Is iSCSI secure for home networks?
iSCSI transmits data in plaintext by default. For a home network behind a router/firewall, this is generally acceptable - your traffic never leaves your LAN. If you need encryption, you can wrap iSCSI in an IPsec VPN or use a VLAN to isolate storage traffic. For most homelabs, the simplicity of NFS or SMB makes them better choices if security is a concern.
Should I use NFS or SMB for Docker volumes?
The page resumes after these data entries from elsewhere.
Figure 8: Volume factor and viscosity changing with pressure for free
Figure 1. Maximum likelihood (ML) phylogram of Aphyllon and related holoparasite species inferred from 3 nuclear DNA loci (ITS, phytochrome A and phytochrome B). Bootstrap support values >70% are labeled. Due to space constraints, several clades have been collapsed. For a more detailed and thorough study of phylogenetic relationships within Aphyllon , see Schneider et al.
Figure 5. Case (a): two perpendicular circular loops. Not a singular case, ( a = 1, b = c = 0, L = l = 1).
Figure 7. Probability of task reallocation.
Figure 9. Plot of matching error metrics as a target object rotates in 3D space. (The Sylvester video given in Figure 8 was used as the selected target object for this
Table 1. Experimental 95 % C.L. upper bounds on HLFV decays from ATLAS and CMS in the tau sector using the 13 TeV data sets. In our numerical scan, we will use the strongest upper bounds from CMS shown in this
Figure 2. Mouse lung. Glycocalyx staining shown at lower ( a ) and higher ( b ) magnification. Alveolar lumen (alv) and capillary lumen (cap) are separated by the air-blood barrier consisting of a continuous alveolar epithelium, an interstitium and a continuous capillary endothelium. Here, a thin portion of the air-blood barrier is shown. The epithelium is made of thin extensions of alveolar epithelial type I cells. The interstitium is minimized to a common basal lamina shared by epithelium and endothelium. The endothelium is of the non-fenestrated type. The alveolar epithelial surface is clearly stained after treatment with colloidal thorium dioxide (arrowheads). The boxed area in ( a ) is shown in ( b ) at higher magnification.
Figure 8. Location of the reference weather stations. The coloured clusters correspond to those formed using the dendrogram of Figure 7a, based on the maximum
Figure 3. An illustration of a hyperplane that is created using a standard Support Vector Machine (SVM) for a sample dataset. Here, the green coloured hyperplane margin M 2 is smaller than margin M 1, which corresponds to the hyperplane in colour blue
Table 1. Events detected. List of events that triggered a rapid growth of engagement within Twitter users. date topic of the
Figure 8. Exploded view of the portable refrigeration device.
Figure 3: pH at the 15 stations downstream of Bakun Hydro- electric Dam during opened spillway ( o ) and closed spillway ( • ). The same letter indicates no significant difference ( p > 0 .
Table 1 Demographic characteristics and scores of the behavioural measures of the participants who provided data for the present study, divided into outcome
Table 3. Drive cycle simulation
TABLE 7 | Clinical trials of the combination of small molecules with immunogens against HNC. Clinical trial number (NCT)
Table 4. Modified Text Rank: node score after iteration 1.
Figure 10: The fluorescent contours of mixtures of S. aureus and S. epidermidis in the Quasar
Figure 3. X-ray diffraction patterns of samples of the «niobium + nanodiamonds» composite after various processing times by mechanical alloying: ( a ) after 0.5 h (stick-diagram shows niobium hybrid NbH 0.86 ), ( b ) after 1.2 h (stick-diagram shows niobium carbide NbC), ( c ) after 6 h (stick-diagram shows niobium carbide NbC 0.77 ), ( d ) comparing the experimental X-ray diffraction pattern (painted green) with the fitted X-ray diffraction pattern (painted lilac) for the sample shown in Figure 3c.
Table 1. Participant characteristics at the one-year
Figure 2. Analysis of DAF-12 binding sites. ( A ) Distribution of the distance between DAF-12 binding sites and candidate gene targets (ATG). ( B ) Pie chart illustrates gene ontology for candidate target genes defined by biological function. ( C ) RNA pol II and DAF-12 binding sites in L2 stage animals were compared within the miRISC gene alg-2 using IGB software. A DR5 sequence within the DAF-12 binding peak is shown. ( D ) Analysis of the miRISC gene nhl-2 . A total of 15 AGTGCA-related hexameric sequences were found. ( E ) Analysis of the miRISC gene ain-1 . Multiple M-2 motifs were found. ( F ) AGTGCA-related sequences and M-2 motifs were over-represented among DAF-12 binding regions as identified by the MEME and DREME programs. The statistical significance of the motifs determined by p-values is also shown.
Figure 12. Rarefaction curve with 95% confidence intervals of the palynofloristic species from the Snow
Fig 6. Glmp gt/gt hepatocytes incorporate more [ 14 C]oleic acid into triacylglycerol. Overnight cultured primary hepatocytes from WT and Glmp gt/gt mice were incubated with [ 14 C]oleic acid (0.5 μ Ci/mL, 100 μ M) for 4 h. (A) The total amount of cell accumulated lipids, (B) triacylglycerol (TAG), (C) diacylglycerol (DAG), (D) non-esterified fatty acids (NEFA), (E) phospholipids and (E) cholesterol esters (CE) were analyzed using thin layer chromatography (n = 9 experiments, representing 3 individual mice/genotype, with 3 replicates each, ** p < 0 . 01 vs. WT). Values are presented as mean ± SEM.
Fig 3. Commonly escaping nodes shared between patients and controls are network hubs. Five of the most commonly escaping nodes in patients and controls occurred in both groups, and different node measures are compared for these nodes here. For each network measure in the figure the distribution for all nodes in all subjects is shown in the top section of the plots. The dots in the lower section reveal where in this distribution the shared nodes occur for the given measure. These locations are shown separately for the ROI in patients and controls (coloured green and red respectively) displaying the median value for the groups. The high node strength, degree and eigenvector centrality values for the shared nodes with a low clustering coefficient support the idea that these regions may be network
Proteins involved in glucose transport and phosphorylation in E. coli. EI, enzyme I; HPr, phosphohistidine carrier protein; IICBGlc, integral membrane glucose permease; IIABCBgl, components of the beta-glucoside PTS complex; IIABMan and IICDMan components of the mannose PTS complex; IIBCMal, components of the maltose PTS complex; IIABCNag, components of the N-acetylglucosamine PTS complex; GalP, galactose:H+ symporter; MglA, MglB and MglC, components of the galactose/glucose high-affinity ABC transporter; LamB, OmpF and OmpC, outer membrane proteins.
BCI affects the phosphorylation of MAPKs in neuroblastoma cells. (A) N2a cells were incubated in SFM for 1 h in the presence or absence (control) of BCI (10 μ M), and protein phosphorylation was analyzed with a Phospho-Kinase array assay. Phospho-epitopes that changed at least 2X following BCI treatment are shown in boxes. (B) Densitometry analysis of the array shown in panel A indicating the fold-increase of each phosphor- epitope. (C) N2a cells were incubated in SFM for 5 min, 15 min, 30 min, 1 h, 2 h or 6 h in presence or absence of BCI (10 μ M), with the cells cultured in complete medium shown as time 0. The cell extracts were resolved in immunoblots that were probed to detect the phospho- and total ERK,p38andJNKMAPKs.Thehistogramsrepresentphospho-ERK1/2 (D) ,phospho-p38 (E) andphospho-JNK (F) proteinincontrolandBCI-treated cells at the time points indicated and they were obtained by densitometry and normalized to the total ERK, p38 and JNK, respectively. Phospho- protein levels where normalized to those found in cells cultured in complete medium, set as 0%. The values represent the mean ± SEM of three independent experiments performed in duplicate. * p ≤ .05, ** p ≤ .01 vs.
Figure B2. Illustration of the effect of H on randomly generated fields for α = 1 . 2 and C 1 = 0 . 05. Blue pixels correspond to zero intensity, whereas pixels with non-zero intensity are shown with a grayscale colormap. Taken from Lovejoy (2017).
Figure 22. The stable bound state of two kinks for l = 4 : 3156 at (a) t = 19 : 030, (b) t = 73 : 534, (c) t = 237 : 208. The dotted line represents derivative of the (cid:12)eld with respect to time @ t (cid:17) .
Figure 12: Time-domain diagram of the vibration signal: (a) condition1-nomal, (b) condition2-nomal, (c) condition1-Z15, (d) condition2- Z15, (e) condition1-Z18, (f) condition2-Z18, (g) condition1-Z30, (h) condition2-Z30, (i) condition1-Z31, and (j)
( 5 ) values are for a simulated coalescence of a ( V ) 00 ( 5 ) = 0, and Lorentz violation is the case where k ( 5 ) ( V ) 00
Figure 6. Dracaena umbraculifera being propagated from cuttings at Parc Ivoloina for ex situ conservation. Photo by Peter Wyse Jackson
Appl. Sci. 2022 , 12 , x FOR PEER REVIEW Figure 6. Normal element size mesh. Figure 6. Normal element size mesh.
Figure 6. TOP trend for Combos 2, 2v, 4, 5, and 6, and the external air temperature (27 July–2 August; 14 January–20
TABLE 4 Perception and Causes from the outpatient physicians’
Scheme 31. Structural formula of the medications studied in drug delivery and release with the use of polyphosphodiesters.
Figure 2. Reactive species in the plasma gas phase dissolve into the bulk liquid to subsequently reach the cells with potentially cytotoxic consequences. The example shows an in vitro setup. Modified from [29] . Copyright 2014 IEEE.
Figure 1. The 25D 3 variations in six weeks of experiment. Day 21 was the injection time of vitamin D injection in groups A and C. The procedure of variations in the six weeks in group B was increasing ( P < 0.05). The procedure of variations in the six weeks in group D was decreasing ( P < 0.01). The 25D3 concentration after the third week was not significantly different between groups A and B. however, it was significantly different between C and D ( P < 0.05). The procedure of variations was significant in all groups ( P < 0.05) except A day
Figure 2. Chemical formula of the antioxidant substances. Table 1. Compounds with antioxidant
NFS is the better choice for Docker volumes. Docker's NFS driver integrates cleanly with Linux systems, and the kernel-level NFS client provides lower latency than SMB. SMB can work for Docker volumes, but you'll encounter file locking issues with some applications, and the higher CPU overhead can affect container performance. For media storage that Docker containers read from (like Plex libraries), either protocol works fine.
Can I use all three protocols at once?
Absolutely. Many experienced homelabbers run all three simultaneously: NFS for Proxmox shared storage, SMB for Windows/Mac file sharing, and iSCSI for specific VM disks that need maximum performance. TrueNAS Scale supports all three protocols running concurrently without issues. Start with NFS, add SMB when you need cross-platform access, and add iSCSI only if you have a specific performance requirement.
Final Thoughts
The NFS vs SMB vs iSCSI debate has been going on for decades, and it'll keep going. The truth is that all three protocols work well for homelabs - the "best" one depends on what you're trying to do.
My homelab runs NFS for Proxmox VM storage, SMB for Windows laptop file access, and I've never needed iSCSI because NFS handles everything I throw at it. Your setup might be different, and that's fine.
The most important thing is to start with NFS, understand what you need, and add complexity only when it solves a real problem. A simple NFS setup that you understand will always outperform a complex iSCSI configuration that you don't.
Last updated: June 14, 2026. Testing performed on TrueNAS Scale 24.10 with 4x WD Red Plus 4TB drives in mirror vdev configuration. All benchmarks run with fio 3.36 over direct 10GbE connection.